MOH is also finding it difficult to accommodate housemanship posting for graduates. I heard local public university graduates had to wait close to 3 months for appointments (use to be only 1 month). Private universities seem to be taking longer. I heard some PMC students who graduated in May 2014 with interview conducted in the university itself , are yet to be posted for housemanship. Some are getting the posting for October intake and some may still need to wait longer. So, the waiting list is getting longer. I heard some MARA sponsored students have applied for housemanship in Ireland and manage to get it.  Remember, 50% of the 33 medical schools will only start to produce their graduates starting from this year till 2016. So, what the situation will be like, by 2016?

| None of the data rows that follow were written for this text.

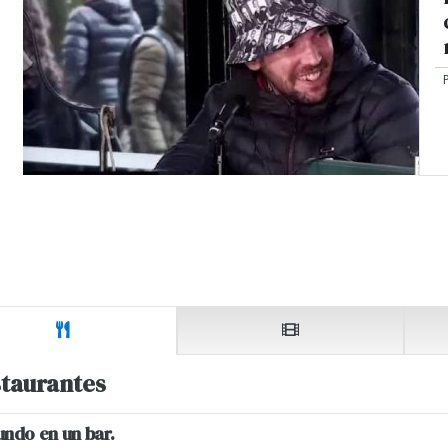
taurantes
undo en un bar.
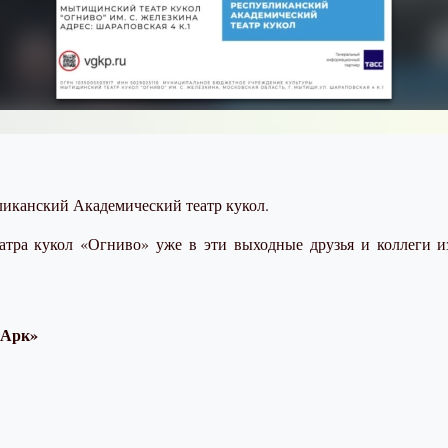
ликанский Академический театр кукол
.
тра кукол «Огниво» уже в эти выходные друзья и коллеги и
’Арк»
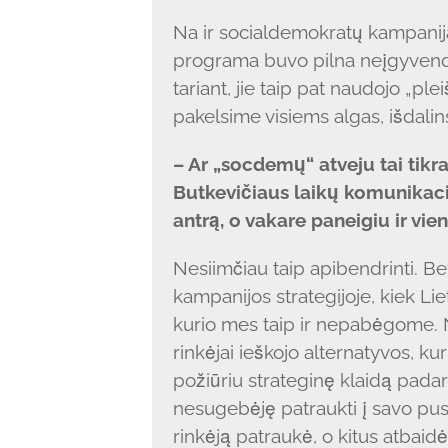
Na ir socialdemokratų kampanija 
programa buvo pilna neįgyven
tariant, jie taip pat naudojo „plei
pakelsime visiems algas, išdalins
– Ar „socdemų“ atveju tai tikra
Butkevičiaus laikų komunikacij
antrą, o vakare paneigiu ir vien
Nesiimčiau taip apibendrinti. Be
kampanijos strategijoje, kiek Li
kurio mes taip ir nepabėgome. 
rinkėjai ieškojo alternatyvos, kur
požiūriu strateginę klaidą pad
nesugebėję patraukti į savo pusę
rinkėją patraukė, o kitus atbaidė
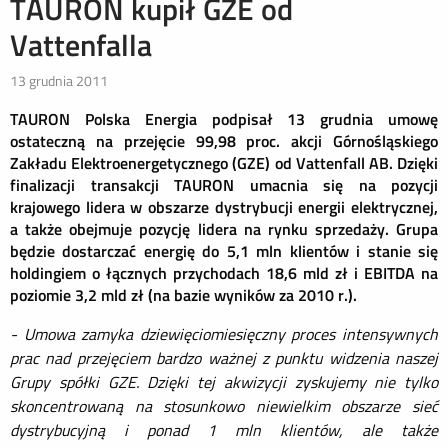
TAURON kupił GZE od
Vattenfalla
13 grudnia 2011
TAURON Polska Energia podpisał 13 grudnia umowę
ostateczną na przejęcie 99,98 proc. akcji Górnośląskiego
Zakładu Elektroenergetycznego (GZE) od Vattenfall AB. Dzięki
finalizacji transakcji TAURON umacnia się na pozycji
krajowego lidera w obszarze dystrybucji energii elektrycznej,
a także obejmuje pozycję lidera na rynku sprzedaży. Grupa
będzie dostarczać energię do 5,1 mln klientów i stanie się
holdingiem o łącznych przychodach 18,6 mld zł i EBITDA na
poziomie 3,2 mld zł (na bazie wyników za 2010 r.).
- Umowa zamyka dziewięciomiesięczny proces intensywnych
prac nad przejęciem bardzo ważnej z punktu widzenia naszej
Grupy spółki GZE. Dzięki tej akwizycji zyskujemy nie tylko
skoncentrowaną na stosunkowo niewielkim obszarze sieć
dystrybucyjną i ponad 1 mln klientów, ale także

I have a feeling that MMC/MOH may not have any choice but to introduce some sort of entry or exit exams. Even the MO post are becoming full and many are being posted to East Malaysia. Klinik Kesihatans are being filled to the brink with some small KKs in a rural districts have close to 9-10 MOs now!

Finally, if your degree is NOT recognised in another country, you will not be able to do your postgraduate degree/specialist training overseas. This is because, you will not be able to get a job. Specialist training in medicine is FULL TIME working and PART TIME studying. I get asked this question repeatedly! However, you can go for a short attachment on temporary registration,  for training purposes. Generally, no salary will be paid for such attachments. If you have MRCP/MRCS/MRCOG etc, you may be able to get a job in Singapore as a MO/registra.

MMC to review all foreign medical schools
Posted on 17 September 2014 – 09:32pm

Karen Arukesamy

PETALING JAYA: The Malaysian Medical Council (MMC) is reviewing the accreditation of all foreign medical schools with a view to reducing the number of such recognised overseas institutions.

Director-General of Health Datuk Dr Noor Hisham Abdullah, who is also MMC chairman, said the council is not recognising more foreign medical schools.

“We are cutting the number of recognised universities abroad,” he said when asked to comment on theSun’s page one report today highlighting the plight of medical graduates from a Cuban scholarship programme whose degrees have not been recognised.

“Many universities, including from Australia, have applied for recognition but we are not considering at the moment,” he told theSun today.

According to the MMC website, aside from 29 Malaysian medical schools which are accredited, MMC has recognised medical degrees from 375 overseas medical schools in 34 countries, including Myanmar, Czech Republic, Sri Lanka, Iraq, Russia and Ukraine.

While he declined comment as to why MMC had yet to respond to Cuba’s application for recognition for its medical programmes since 2007, Noor Hisham said medical graduates from Cuba will have to sit for the Medical Qualifying Examination (MQE).

Four students from the first batch of Malaysians sent there in 2007 under a Cuban scholarship programme who returned here on Sept 4, have been told to enrol for a six-month course which costs RM25,000 in a local universities, prior to sitting for the MQE.

However, there is no guarantee that the local universities will accept these students for the programme, without which they cannot sit for MQE.

Meanwhile, Health Minister Datuk Dr S. Subramaniam said the ministry has also frozen all new applications to set up private medical colleges in the country as there are many recognised medical colleges for Malaysians.

An MMC source said it had stopped accepting new applications for medical universities since the beginning of 2013.

As to the recognition of Cuban medical degrees in Malaysia, Subramaniam said if there is an update, the ministry would notify the Cuban embassy.